On the Sri Maha Kaliamman shrine September 30, 2008Posted by elizabethwong in Current Affairs, Human Rights, Malaysia, Note2Self, Politics, Race Relations.
Tags: Ampang, Sri Maha Kaliamman Temple, temple
We have seen and felt the anguish of those who were forced to defend their temples and even suraus in past years, usually due to a parcel of land being subjected to development. I have seen my friend Uthayakumar beaten and arrested defending century-old temples and shrines – and now he has been detained without trial under the ISA for a year.
So when the rakyat gave us an opportunity to govern Selangor on 8 March, this means we have to try to do things differently, and attempt to rectify the mistakes of the past as far as possible. In fact, I touched on this issue in my speeches during the election campaign earlier this year.
The Pakatan Rakyat Selangor state government policy is clear:- That no place of worship (whether surau, tokong, kuil, church etc.) built prior to 8 March 2008 is to be demolished, unless and until a suitable site has been identified for relocation.
So, imagine our horror when we found out a Hindu shrine was demolished recently. No doubt it might have been built in a forest reserve or wherever for that matter, but the policy still stands regardless; we begin with the premise that most of these places of worship were forced over the years into this grey zone, and neglected until recently.
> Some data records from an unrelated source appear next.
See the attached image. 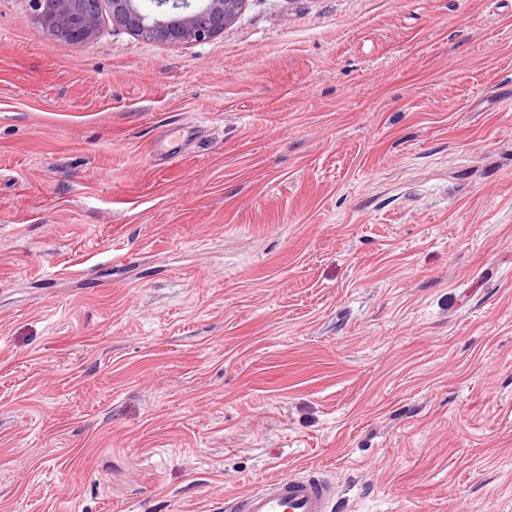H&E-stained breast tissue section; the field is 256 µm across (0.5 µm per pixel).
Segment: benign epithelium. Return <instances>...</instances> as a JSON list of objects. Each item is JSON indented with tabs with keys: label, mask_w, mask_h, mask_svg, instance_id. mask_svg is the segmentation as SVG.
I'll return each instance as SVG.
<instances>
[{
	"label": "benign epithelium",
	"mask_w": 512,
	"mask_h": 512,
	"mask_svg": "<svg viewBox=\"0 0 512 512\" xmlns=\"http://www.w3.org/2000/svg\"><path fill=\"white\" fill-rule=\"evenodd\" d=\"M37 17L59 38L81 40L91 0H33ZM112 22L158 42L205 41L224 31L242 0H108Z\"/></svg>",
	"instance_id": "1"
}]
</instances>
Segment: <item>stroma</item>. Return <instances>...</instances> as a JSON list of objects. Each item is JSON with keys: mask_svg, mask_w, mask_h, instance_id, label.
Wrapping results in <instances>:
<instances>
[{"mask_svg": "<svg viewBox=\"0 0 512 512\" xmlns=\"http://www.w3.org/2000/svg\"><path fill=\"white\" fill-rule=\"evenodd\" d=\"M195 121L184 158L149 150ZM512 512V0H0V512ZM92 0H33L37 17L59 38L81 40L89 35L85 22ZM140 2H149L142 5ZM112 22L158 42L205 41L224 31L242 0H108ZM186 14L176 17L170 13ZM200 19L201 25L194 21ZM336 484L316 470L268 481L245 495L224 499L227 512H332Z\"/></svg>", "mask_w": 512, "mask_h": 512, "instance_id": "35a3bbf8", "label": "stroma"}]
</instances>
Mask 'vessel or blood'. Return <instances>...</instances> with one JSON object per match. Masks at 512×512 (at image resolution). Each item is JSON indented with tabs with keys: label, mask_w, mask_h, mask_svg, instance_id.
I'll list each match as a JSON object with an SVG mask.
<instances>
[{
	"label": "vessel or blood",
	"mask_w": 512,
	"mask_h": 512,
	"mask_svg": "<svg viewBox=\"0 0 512 512\" xmlns=\"http://www.w3.org/2000/svg\"><path fill=\"white\" fill-rule=\"evenodd\" d=\"M186 122L167 124L163 133L168 163L180 159L179 145L184 139ZM336 485L323 473L305 470L268 481L245 495L225 500L226 512H333Z\"/></svg>",
	"instance_id": "1"
}]
</instances>
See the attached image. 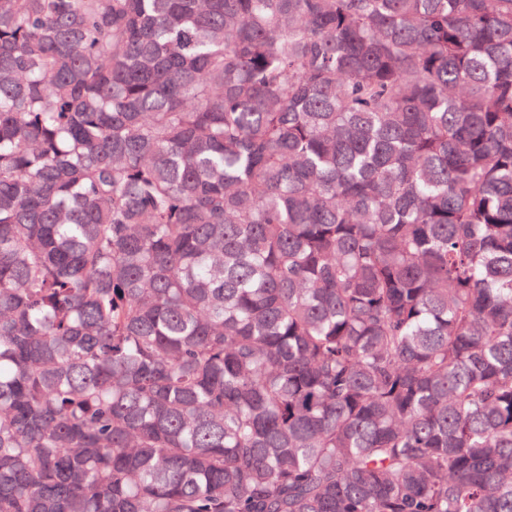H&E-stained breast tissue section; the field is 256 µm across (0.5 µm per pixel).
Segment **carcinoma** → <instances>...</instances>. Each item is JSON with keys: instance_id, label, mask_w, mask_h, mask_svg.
Listing matches in <instances>:
<instances>
[{"instance_id": "carcinoma-1", "label": "carcinoma", "mask_w": 512, "mask_h": 512, "mask_svg": "<svg viewBox=\"0 0 512 512\" xmlns=\"http://www.w3.org/2000/svg\"><path fill=\"white\" fill-rule=\"evenodd\" d=\"M0 512H512V0H0Z\"/></svg>"}]
</instances>
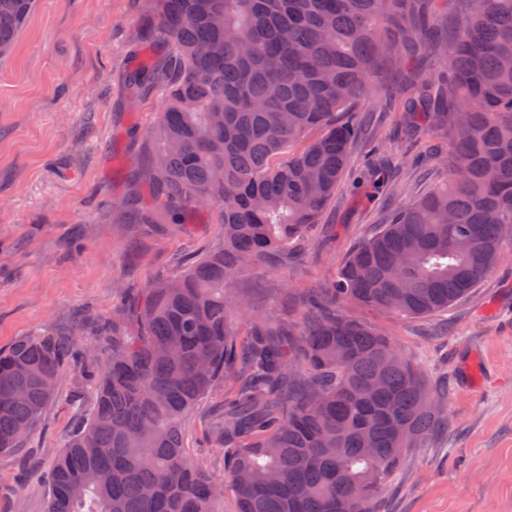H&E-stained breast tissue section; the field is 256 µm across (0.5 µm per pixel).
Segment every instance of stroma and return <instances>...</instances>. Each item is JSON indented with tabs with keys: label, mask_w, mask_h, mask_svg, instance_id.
I'll return each instance as SVG.
<instances>
[{
	"label": "stroma",
	"mask_w": 512,
	"mask_h": 512,
	"mask_svg": "<svg viewBox=\"0 0 512 512\" xmlns=\"http://www.w3.org/2000/svg\"><path fill=\"white\" fill-rule=\"evenodd\" d=\"M154 9L155 0H39L0 58V348L46 330L109 351L112 339L99 328L127 289L187 269L220 242L215 208L187 204L177 227L160 207L153 223L138 218L153 202L144 132L159 100L133 95L125 78L164 54L134 38ZM363 109L377 139L353 150L311 235L294 241L287 259L270 255L241 278L250 313L296 318V294L332 282L350 249L381 229L397 202L371 172L387 156L408 160L404 199L445 177L427 159L436 132L401 133V112L380 90ZM116 204L127 207L121 227L112 222ZM356 315L385 327L425 365L432 394L448 400L445 422L409 450L380 512H512V261L447 311ZM95 393L94 380L64 371L30 439L0 453V512H46L42 478ZM223 401L219 391L204 395L184 432L190 454L219 479L224 452L210 441L209 420Z\"/></svg>",
	"instance_id": "1"
}]
</instances>
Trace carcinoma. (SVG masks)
<instances>
[{"instance_id":"carcinoma-1","label":"carcinoma","mask_w":512,"mask_h":512,"mask_svg":"<svg viewBox=\"0 0 512 512\" xmlns=\"http://www.w3.org/2000/svg\"><path fill=\"white\" fill-rule=\"evenodd\" d=\"M156 0L135 37L166 49L127 79L161 106L148 182L176 215L221 211L223 245L149 284L112 319V350L49 335L0 349V452L31 435L64 366L98 377L47 476V512H377L405 451L445 419L420 367L352 307L422 318L469 296L509 255L512 232V0ZM36 0H0V56ZM420 54L434 80L409 68ZM446 140L448 180L397 208L336 279L297 295L299 316L249 322L250 267L308 232L351 150L375 136L358 103L374 86ZM313 131L319 135L313 139ZM229 392L212 433L217 482L188 454L185 419Z\"/></svg>"}]
</instances>
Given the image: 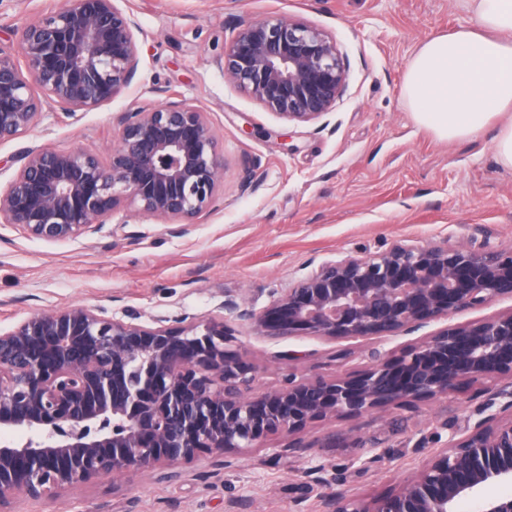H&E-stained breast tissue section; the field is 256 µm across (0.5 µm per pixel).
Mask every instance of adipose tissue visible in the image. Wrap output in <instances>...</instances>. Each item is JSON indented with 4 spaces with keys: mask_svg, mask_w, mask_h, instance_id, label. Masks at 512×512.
<instances>
[{
    "mask_svg": "<svg viewBox=\"0 0 512 512\" xmlns=\"http://www.w3.org/2000/svg\"><path fill=\"white\" fill-rule=\"evenodd\" d=\"M473 25L428 39L404 74L414 119L445 140L493 131L499 164L512 168V0H469Z\"/></svg>",
    "mask_w": 512,
    "mask_h": 512,
    "instance_id": "ef3b65f1",
    "label": "adipose tissue"
}]
</instances>
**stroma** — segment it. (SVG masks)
I'll return each mask as SVG.
<instances>
[{
  "label": "stroma",
  "instance_id": "stroma-1",
  "mask_svg": "<svg viewBox=\"0 0 512 512\" xmlns=\"http://www.w3.org/2000/svg\"><path fill=\"white\" fill-rule=\"evenodd\" d=\"M57 0H0V47L18 51L17 31ZM139 27V66L129 90L71 117L45 109L20 138L0 145V183L26 147L84 149L108 156L118 117L181 99L206 112L224 158L214 203L183 235L123 208L114 236L63 243L0 223V329L37 313L102 306L116 316L223 315L232 299L254 309L321 264L398 241H445L476 250L512 248V168L493 136L443 140L420 126L401 98L406 66L432 36L466 24V0H122ZM286 17L335 36L347 89L319 120L293 124L224 79L218 61L243 25ZM231 344L254 368L253 392L300 379L354 374L373 348L401 354L438 330L431 323L391 341L307 336L272 339L235 320ZM501 374L437 399L385 413L339 415L262 447L221 457L77 483L48 499L19 492L11 512H327V480L370 500L395 492L450 431L465 433ZM377 462L361 465L364 448Z\"/></svg>",
  "mask_w": 512,
  "mask_h": 512
}]
</instances>
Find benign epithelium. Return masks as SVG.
I'll use <instances>...</instances> for the list:
<instances>
[{
    "instance_id": "obj_1",
    "label": "benign epithelium",
    "mask_w": 512,
    "mask_h": 512,
    "mask_svg": "<svg viewBox=\"0 0 512 512\" xmlns=\"http://www.w3.org/2000/svg\"><path fill=\"white\" fill-rule=\"evenodd\" d=\"M117 2L60 0L21 31L23 66L0 47V144L26 132L47 107L74 116L130 86L138 24ZM220 67L235 87L294 124L328 114L347 88L336 37L285 18L240 28ZM223 171L205 113L173 101L124 113L119 146L105 158L82 149L26 151L0 187V220L46 242L97 234L125 207L194 224ZM503 298L512 299V249L444 241L349 253L259 311L229 300L224 316L187 326L179 316L145 326L101 307L29 316L0 330V509L18 491L53 497L105 472L258 448L328 415L386 412L512 374L510 311L442 327L400 357L373 351L354 375L291 376L254 396L253 366L229 349L234 318L270 338L389 340ZM485 410L397 492L370 501L333 493L328 512H457L466 499L477 512H512V496L485 494L512 482V384L493 392Z\"/></svg>"
}]
</instances>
MPAJ should not have done what it did and more so, when it is not within its jurisdiction but of Forestry Department since it is a forest reserve. This afternoon, I checked with Forestry officers and (I am somewhat relieved) they were neither involved nor aware of the operation.
This lack of compliance of directives from the Pakatan Rakyat state government is something we have been battling from Day 1. However, this is not saying everyone is recalcitrant or trying to sabotage us, but there were a number of occasions which raised eyebrows and voices. Still, the MB is somewhat very optimistic that we are able to reason and to convince all the staff that ‘our’ way or the Pakatan Rakyat’s policies are better for all.
But not in the above case of clear defiance which reeks of sabotage. Suffice to say, we have taken action on the high-ranking officer who gave the order for the demolition (and who can’t possibly feign ignorance in this matter) and amends shall be made.
(But since I have stated my preference to the Menteri Besar that only one of us speak, as opposed to four, five spokespersons in the past couple of days, I shall let the person-in-charge give the public the details later today.)
The larger picture is this:- Many of these sites of worship have been built in the last 50 years or so (if not longer) on grounds not gazetted or unsuitable for religious purposes. This is due to the practice of town planning based on politics as opposed to needs and foresight. They should not be forced to go under high tension wired places or on river reserves, or in forests and factory lots – they deserve to be part of our Malaysian public landscape (and in fact, some should be considered part of our history and heritage). Which is why I am proposing to some of the local draft plans that are undergoing review to start putting in areas for religious purposes (apart from more cemeteries, parks etc.). At the same time, the process of registering these places of worship is also ongoing.
This issue is not just an ‘Indian’ issue, but one which every Pakatan Rakyat representative, regardless of one’s ethnic or religious background, is committed to resolving.
To my Hindu friends and readers, please accept my apologies and at the same time, I sincerely urge everyone to allow our Pakatan Rakyat government to continue to make things right and to implement just and sustainable solutions to our multiple, long-standing problems.